How to solve real-world optimization problems with mixed-integer linear programming technology.
by prof Fanie Terblanche and dr Richard Oberdieck
Mixed-integer linear programming is not only an academic concern. It is currently adding value to thousands of companies across the globe by providing solutions to complex decision problems. Mixed-integer linear programming solutions are employed to solve strategic deci-sion-making, as well as operational planning problems.
In this tutorial, we will provide you with the opportunity to formulate mixed-integer linear programming problems within a web-based modeling environment and solve these pro-blems with Gurobi, the fastest mixed-integer programming solver in the world. For this pur-pose, attendees will make use of an internet browser – no installation of software or licenses will be required.
The following activities will form part of the tutorial agenda.
Getting acquainted with the modeling environment.

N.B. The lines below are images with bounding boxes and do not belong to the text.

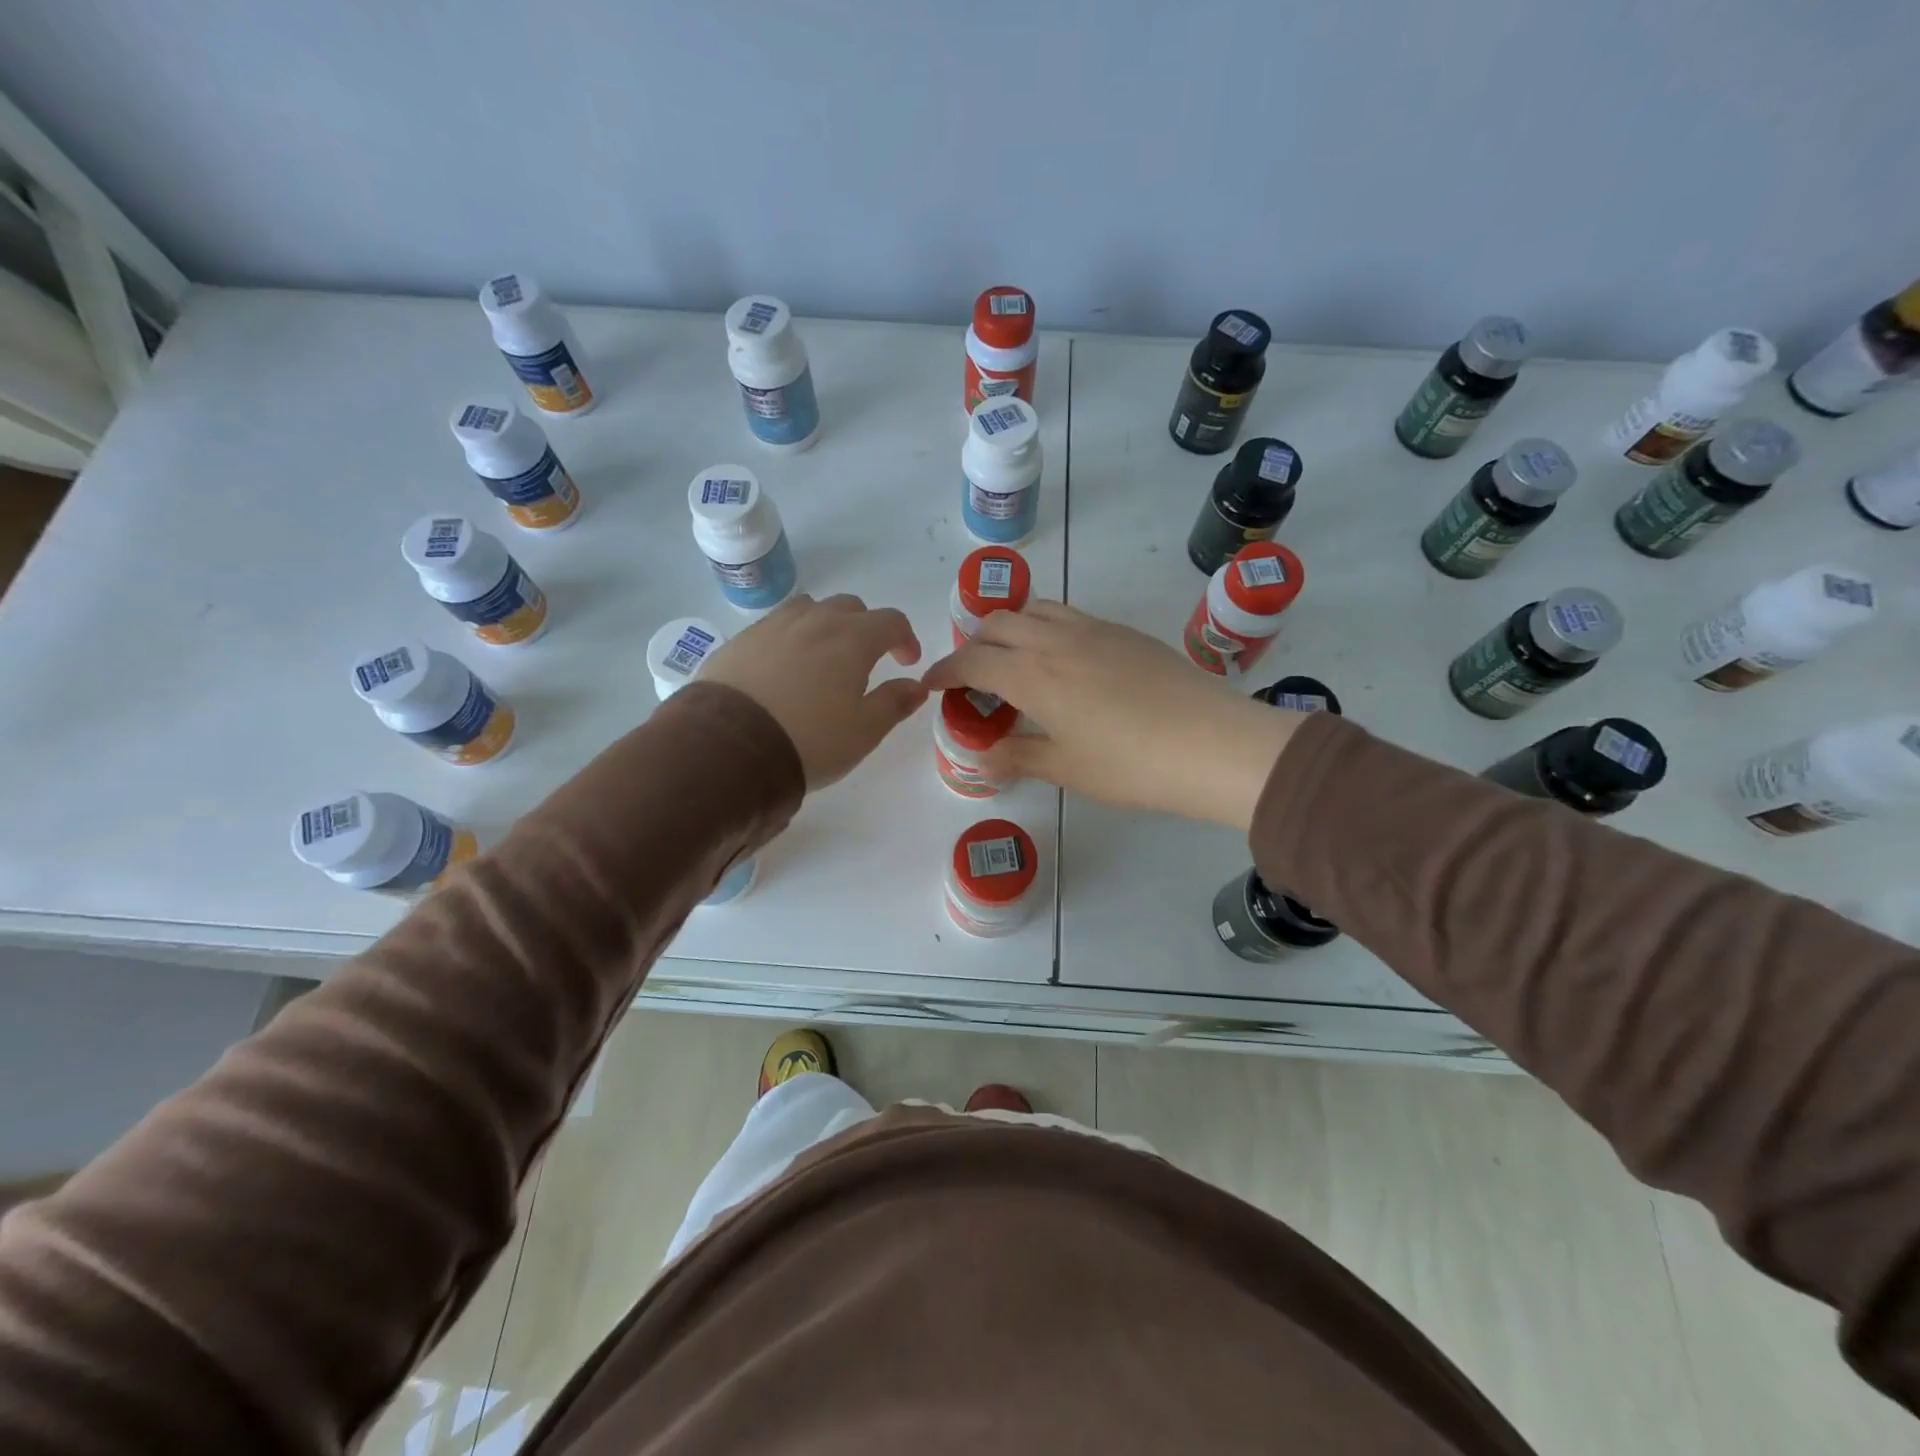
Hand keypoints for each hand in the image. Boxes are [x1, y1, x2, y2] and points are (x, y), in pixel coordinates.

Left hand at [702, 594, 927, 788]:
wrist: (730, 746)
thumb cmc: (811, 739)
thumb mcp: (864, 731)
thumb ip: (894, 703)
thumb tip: (916, 685)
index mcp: (853, 638)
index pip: (891, 621)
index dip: (905, 639)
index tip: (906, 662)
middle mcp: (815, 620)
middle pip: (850, 607)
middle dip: (866, 628)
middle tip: (866, 659)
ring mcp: (774, 625)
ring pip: (810, 609)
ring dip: (826, 625)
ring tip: (823, 657)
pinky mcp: (741, 640)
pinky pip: (776, 626)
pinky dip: (791, 638)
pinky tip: (784, 668)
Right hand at [922, 602, 1302, 829]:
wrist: (1213, 743)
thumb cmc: (1132, 764)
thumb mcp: (1067, 769)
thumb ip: (1019, 757)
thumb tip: (983, 758)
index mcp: (1033, 675)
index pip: (972, 661)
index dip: (945, 671)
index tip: (931, 685)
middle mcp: (1056, 640)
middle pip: (998, 623)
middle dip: (973, 644)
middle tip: (972, 676)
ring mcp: (1093, 630)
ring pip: (1034, 609)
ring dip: (1010, 627)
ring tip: (1013, 658)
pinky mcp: (1123, 632)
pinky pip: (1068, 615)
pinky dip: (1045, 627)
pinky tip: (1061, 659)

Making use of binary and integer decision variables for logical decision-making.
Formulating a well-known combinatorial optimization problem.
Introducing concepts of strong MIP formulations to improve computing performance.
Accessing and executing the optimization model from within Excel.
The trial accounts for the modeling environment will still be available for use by the attendees upon completion of the tutorial.
Iterated Local Search: Applications and Extensions
by prof Helena Ramalhinho Lourenço
Metaheuristics are general high-level procedures that coordinate heuristics and rules to find high-quality solutions to difficult optimization problems in a short computational time. They are designed to solve large-scale complex optimization problems that cannot be solved in reasonable processing time by the classic combinatorial optimization methods. Metaheuristics have been extensively applied to solve real problems in many areas from transportation to finance, sports or manufacturing, etc..
In this tutorial, we will briefly review several metaheuristics successfully applied to combinatorial optimization problems, and we will focus on the Iterated Local Search (ILS) approach, a conceptually simple and efficient well-known metaheuristic. The main idea behind ILS is to drive the search not on the full space of all candidate solutions but on the solutions that are returned by some underlying algorithm; typically, local optimal solutions obtained by the application of a local search heuristic. This method has been applied to many different optimization problems. We will review briefly the metaheuristics ILS method and describe two relevant extensions: the hybrid ILS approach that combines ILS with other metaheuristics and/or exact methods (MathILS) and the SimILS, that combines Simulation with ILS, to solve Stochastic Combinatorial Optimization Problems. We will discuss the advantages and disadvantages of these extensions and present some real applications in areas like Supply Chain Management, Logistics, Production, Marketing and Health and Social Care.